Leviathan

Crítica de Hugo Fernando Sánchez - Tiempo Argentino

Laberintos de la burocracia

La película rusa que compitió con Relatos salvajes en los Oscar sigue el recorrido de un hombre y su familia en la lucha cotidiana contra las fuerzas públicas que lo exceden.

Hace menos de dos meses Leviatán competía por el Oscar a la Mejor película hablada en idioma extranjero contra Relatos salvajes de Damián Szifron y si bien la polaca Ida se alzó finalmente con la estatuilla, al film de Andréi Zviágintsev (Elena, El regreso) le sobraban méritos para ganar la categoría.

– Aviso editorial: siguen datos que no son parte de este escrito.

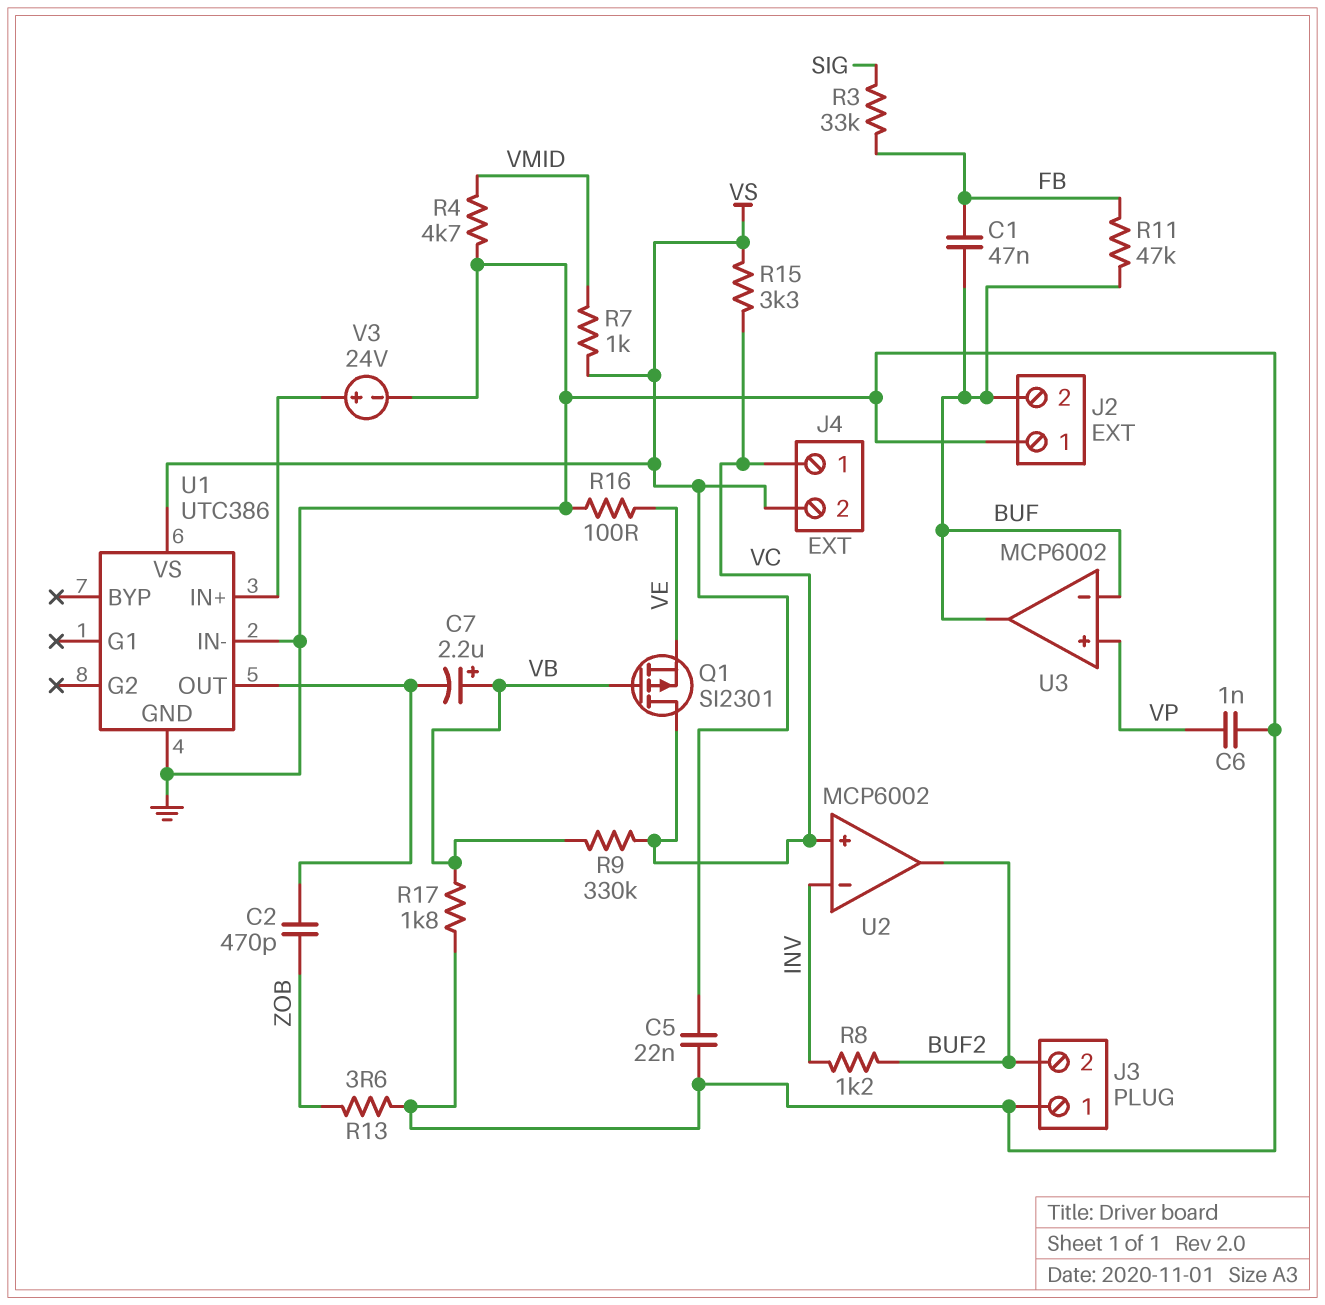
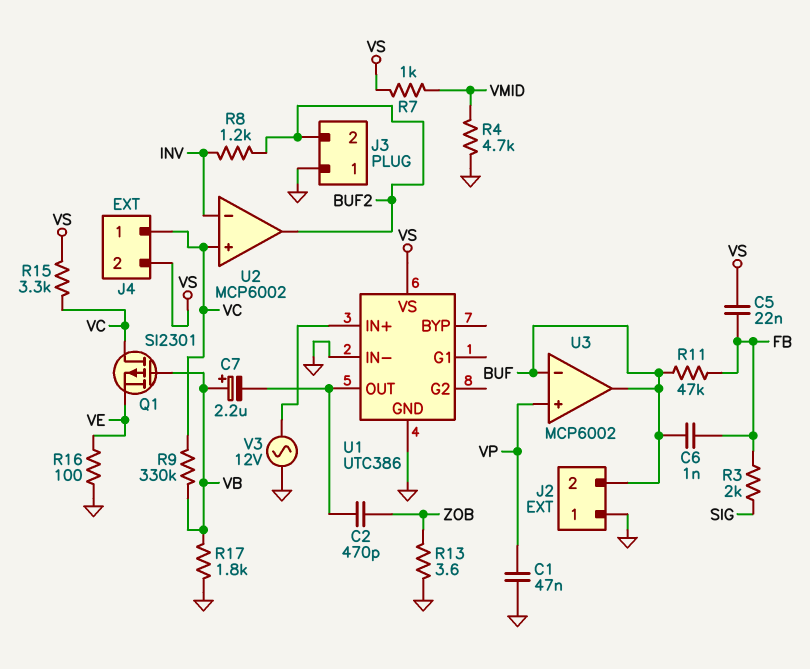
C1: 47nF (BUF, FB) -> 47nF (GND, VP)
C5: 22nF (GND, VS) -> 22nF (FB, VS)
C6: 1nF (GND, VP) -> 1nF (BUF, FB)
R3: 33k (FB, SIG) -> 2k (FB, SIG)
V3: 24V (plus U1/IN+, minus GND) -> AC 12V (GND, U1/IN+)

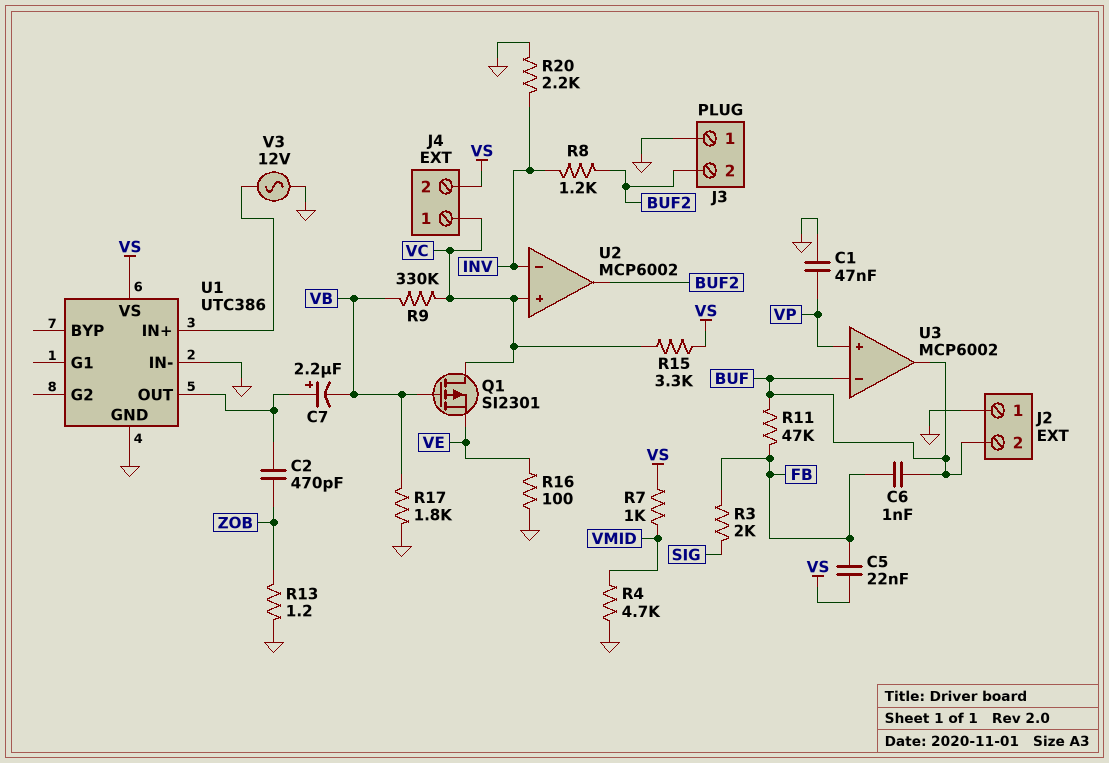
C7: 2.2uF (plus VB, minus U1/OUT) -> 2.2uF (plus U1/OUT, minus VB)
R13: 3.6 (GND, ZOB) -> 1.2 (GND, ZOB)
R20: none -> 2.2k (GND, INV)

Esto, a partir de una historia chiquita, centrada en un hombre común, de provincias, que debe luchar contra el aparato estatal y un gigantesco entramado de corrupción, complicidades y miserias que, claro, en Occidente muchos vieron como una alegoría del estado actual de las cosas de Rusia y el omnipresente poder de Vladimir Putin.
Leviatán, entonces, y más allá del tratado escrito por Thomas Hobbes y las connotaciones bíblicas, es un monstruo despersonalizado de muchas cabezas, aunque desde la visión del relato en principio tiene el rostro del alcalde del pueblo Vadim Shelevyat (Roman Madyanov), que quiere expropiar la casa del mecánico Kolya (Aleksey Serebryakov) para realizar un emprendimiento inmobiliario y va a utilizar todos los medios a su alcance –el sistema judicial, la policía, la intimidación física, el ahogo financiero de su víctima– para lograr su objetivo.
Kolya apenas se tiene a sí mismo y a la furia que le provoca la situación injusta que le toca vivir acompañado por su joven esposa Lilya (Elena Lyadova) y su hijo adolescente Roma (Sergey Pokhodaev), hasta que llega de Moscú su amigo Dimitri, un abogado que hará lo posible para que reciba una cifra justa por su propiedad, aunque también se convertirá en un elemento más de la tragedia en progreso que le toca protagonizar a la víctima.
Suerte de recorrido kafkiano por los laberintos de la burocracia y de los manejos del poder absoluto, Leviatán se propone y consigue seguir el vía crucis de un trabajador frente a las fuerzas que lo exceden, donde el Estado, la iglesia ortodoxa rusa y una sociedad en descomposición que llegó al capitalismo sin escalas, funcionan como dique inexpugnable para una mínima idea de la justicia.
Y uno de los elementos fundamentales de la puesta –además del rigor para documentar un recorrido por las miserias de un pueblo perdido que bien puede tomarse como muestrario de algo más grande–, de alguna manera se podría sintetizar en el término ruso "nitchevo", que refleja el profundo fatalismo eslavo que inunda todo el relato y le da un carácter sombrío, asfixiante, pero también lúcidamente reflexivo, con personajes complejos en su supuesta simplicidad, que atraviesan la pantalla con un sentido de lo real que cada vez es más difícil encontrar en el cine del presente.